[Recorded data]
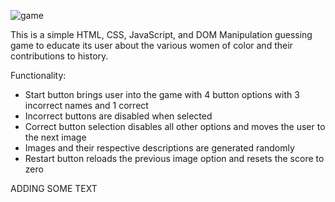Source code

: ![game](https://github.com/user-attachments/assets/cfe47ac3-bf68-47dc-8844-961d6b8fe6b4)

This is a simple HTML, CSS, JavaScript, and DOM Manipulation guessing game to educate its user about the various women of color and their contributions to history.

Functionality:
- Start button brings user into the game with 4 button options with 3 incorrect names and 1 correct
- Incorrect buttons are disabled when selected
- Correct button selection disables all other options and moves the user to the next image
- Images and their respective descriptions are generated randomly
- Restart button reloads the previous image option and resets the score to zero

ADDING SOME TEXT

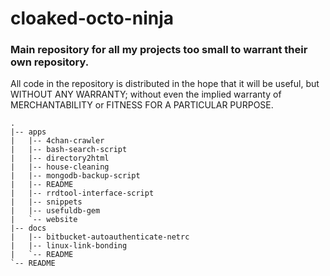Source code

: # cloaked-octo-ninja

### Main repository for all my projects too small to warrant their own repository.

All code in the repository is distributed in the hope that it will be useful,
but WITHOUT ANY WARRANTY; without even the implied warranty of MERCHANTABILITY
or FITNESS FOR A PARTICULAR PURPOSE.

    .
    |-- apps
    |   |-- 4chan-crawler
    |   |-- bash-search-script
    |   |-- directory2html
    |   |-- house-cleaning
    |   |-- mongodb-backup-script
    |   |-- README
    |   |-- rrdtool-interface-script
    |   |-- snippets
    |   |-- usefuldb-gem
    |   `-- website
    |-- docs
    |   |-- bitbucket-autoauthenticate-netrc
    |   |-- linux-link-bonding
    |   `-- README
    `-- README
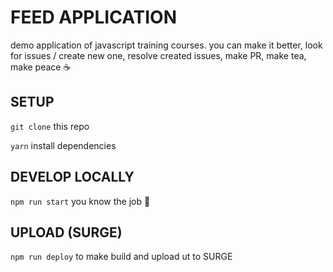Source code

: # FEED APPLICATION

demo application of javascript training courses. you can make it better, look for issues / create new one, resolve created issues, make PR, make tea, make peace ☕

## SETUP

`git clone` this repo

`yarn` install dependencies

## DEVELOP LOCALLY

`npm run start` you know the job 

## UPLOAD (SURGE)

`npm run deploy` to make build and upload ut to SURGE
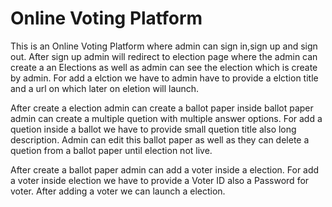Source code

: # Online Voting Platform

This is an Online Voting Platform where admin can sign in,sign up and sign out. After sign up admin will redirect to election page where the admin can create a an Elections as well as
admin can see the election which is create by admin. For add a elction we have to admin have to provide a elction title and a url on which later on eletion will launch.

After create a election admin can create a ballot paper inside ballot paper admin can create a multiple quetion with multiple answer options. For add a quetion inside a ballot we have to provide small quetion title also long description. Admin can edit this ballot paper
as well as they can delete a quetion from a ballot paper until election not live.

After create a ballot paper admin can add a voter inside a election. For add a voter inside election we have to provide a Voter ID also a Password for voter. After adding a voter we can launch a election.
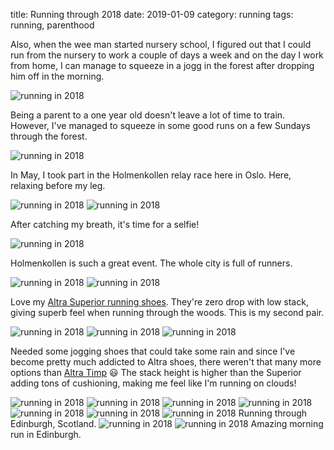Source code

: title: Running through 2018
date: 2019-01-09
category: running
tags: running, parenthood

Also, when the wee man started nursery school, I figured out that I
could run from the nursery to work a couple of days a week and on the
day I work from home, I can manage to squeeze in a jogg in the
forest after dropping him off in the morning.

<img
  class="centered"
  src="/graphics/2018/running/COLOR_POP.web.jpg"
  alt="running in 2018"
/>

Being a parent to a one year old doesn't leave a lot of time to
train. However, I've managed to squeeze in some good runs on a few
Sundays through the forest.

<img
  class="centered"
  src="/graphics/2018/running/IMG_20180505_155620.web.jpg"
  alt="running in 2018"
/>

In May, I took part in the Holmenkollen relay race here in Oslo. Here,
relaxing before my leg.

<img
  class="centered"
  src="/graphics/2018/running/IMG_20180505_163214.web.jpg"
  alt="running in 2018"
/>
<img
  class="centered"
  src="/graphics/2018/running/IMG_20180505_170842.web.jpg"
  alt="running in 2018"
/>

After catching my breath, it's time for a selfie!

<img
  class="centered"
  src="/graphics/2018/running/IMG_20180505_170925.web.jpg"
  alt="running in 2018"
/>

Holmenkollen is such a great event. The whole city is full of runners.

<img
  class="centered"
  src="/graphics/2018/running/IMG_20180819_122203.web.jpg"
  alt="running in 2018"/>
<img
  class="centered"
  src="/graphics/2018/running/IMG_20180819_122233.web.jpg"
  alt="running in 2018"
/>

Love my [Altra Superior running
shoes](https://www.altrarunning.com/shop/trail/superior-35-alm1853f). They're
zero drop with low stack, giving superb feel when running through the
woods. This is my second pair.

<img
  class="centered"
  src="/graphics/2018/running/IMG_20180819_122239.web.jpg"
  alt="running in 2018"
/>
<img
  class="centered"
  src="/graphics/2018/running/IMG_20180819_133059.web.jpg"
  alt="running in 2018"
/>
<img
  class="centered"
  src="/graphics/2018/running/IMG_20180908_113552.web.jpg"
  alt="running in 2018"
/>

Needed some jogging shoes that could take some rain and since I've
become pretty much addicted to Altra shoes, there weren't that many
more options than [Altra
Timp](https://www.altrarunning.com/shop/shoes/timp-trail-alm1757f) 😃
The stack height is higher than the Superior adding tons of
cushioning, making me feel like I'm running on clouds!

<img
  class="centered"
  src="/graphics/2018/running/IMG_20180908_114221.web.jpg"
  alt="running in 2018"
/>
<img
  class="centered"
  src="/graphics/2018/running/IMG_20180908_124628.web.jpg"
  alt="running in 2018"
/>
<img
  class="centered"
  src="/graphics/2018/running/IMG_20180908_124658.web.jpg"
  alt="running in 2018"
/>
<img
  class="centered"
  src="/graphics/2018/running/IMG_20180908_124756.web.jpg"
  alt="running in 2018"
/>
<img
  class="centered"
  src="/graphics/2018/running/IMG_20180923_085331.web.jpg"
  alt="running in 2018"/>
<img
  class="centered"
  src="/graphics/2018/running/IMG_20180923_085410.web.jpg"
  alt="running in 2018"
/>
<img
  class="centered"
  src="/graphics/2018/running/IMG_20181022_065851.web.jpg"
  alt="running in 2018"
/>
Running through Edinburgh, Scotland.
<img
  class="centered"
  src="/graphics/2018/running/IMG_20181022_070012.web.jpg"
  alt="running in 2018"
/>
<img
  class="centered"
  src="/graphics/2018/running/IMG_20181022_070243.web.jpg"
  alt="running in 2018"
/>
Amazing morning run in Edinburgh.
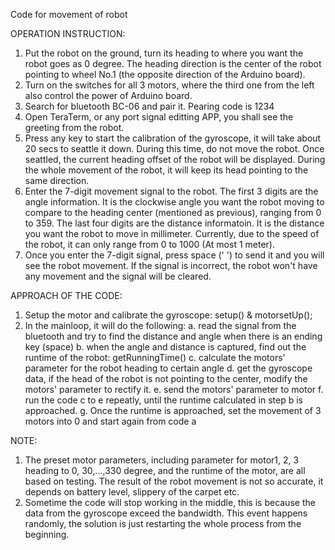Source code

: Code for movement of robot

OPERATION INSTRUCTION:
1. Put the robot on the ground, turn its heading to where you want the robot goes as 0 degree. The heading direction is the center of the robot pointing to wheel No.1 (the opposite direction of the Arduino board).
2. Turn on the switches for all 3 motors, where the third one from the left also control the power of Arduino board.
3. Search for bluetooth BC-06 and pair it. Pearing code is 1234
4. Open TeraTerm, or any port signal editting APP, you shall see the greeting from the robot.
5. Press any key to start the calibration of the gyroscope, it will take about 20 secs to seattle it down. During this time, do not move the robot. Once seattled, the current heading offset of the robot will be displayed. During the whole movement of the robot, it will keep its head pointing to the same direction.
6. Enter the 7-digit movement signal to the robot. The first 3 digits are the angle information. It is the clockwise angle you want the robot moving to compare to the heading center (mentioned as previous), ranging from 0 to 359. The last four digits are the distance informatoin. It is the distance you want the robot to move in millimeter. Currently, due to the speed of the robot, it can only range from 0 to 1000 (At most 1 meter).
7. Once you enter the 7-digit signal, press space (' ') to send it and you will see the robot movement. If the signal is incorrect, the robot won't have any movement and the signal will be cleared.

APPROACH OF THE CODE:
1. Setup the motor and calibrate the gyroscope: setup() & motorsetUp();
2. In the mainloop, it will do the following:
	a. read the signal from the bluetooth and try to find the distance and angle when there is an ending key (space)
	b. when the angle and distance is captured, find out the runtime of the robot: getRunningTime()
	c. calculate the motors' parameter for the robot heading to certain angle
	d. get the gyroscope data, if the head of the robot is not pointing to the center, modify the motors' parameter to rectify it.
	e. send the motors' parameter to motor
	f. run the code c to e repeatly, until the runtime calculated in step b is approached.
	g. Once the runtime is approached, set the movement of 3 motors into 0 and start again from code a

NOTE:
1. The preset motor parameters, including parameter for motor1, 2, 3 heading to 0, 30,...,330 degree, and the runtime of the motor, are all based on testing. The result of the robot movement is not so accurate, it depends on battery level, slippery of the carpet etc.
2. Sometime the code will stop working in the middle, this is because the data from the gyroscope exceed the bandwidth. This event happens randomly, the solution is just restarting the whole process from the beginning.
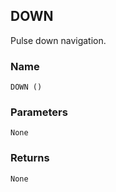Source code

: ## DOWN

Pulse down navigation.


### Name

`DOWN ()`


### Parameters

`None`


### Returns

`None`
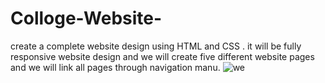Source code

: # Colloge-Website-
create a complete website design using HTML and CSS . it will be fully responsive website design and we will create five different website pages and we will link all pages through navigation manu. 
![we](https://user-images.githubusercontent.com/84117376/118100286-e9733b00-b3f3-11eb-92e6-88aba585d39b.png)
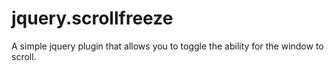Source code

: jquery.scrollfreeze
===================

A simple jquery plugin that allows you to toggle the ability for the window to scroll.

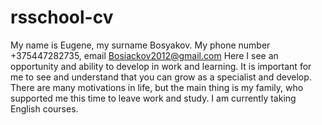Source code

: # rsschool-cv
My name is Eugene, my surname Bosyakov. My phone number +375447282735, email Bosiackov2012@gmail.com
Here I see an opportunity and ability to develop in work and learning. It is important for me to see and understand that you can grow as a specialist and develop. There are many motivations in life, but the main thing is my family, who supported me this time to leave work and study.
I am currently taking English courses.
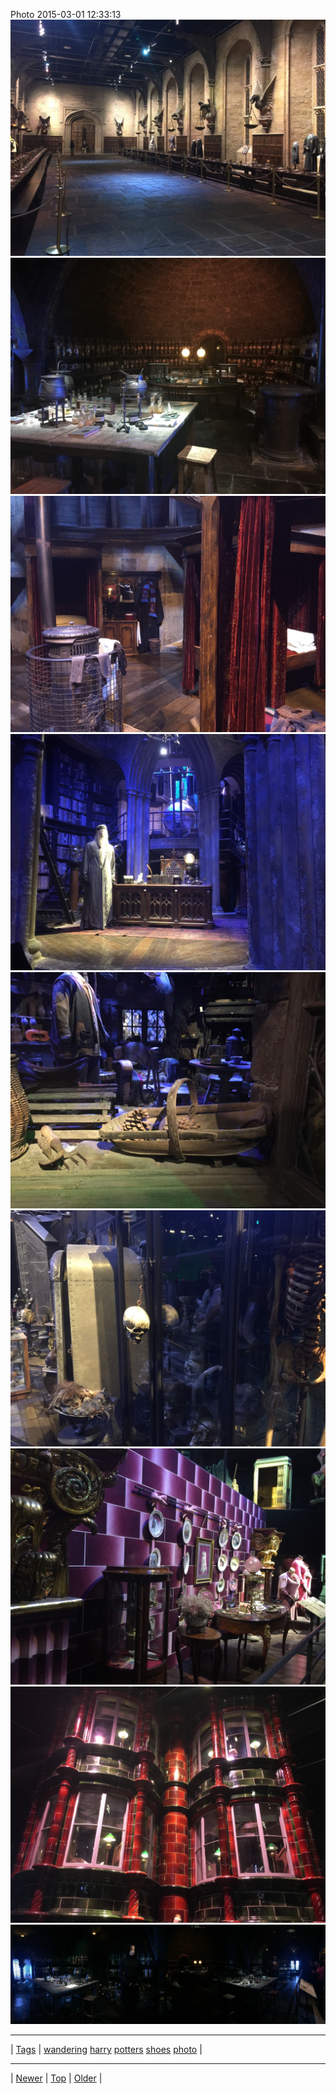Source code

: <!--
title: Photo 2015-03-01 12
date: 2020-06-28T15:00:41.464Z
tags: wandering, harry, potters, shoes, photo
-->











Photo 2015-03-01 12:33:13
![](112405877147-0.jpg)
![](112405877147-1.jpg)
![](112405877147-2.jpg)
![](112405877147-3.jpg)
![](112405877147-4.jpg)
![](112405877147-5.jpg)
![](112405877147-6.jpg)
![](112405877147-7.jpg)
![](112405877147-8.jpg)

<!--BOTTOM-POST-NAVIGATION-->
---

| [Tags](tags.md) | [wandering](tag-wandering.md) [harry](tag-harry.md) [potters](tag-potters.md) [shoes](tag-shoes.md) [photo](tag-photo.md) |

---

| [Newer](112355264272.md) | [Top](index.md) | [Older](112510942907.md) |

**What the exercise asks:** Every line that contains the string "randomly" should be copied from the entries.

**Solution to the problem:**
- Images and their respective descriptions are generated randomly
2. Sometime the code will stop working in the middle, this is because the data from the gyroscope exceed the bandwidth. This event happens randomly, the solution is just restarting the whole process from the beginning.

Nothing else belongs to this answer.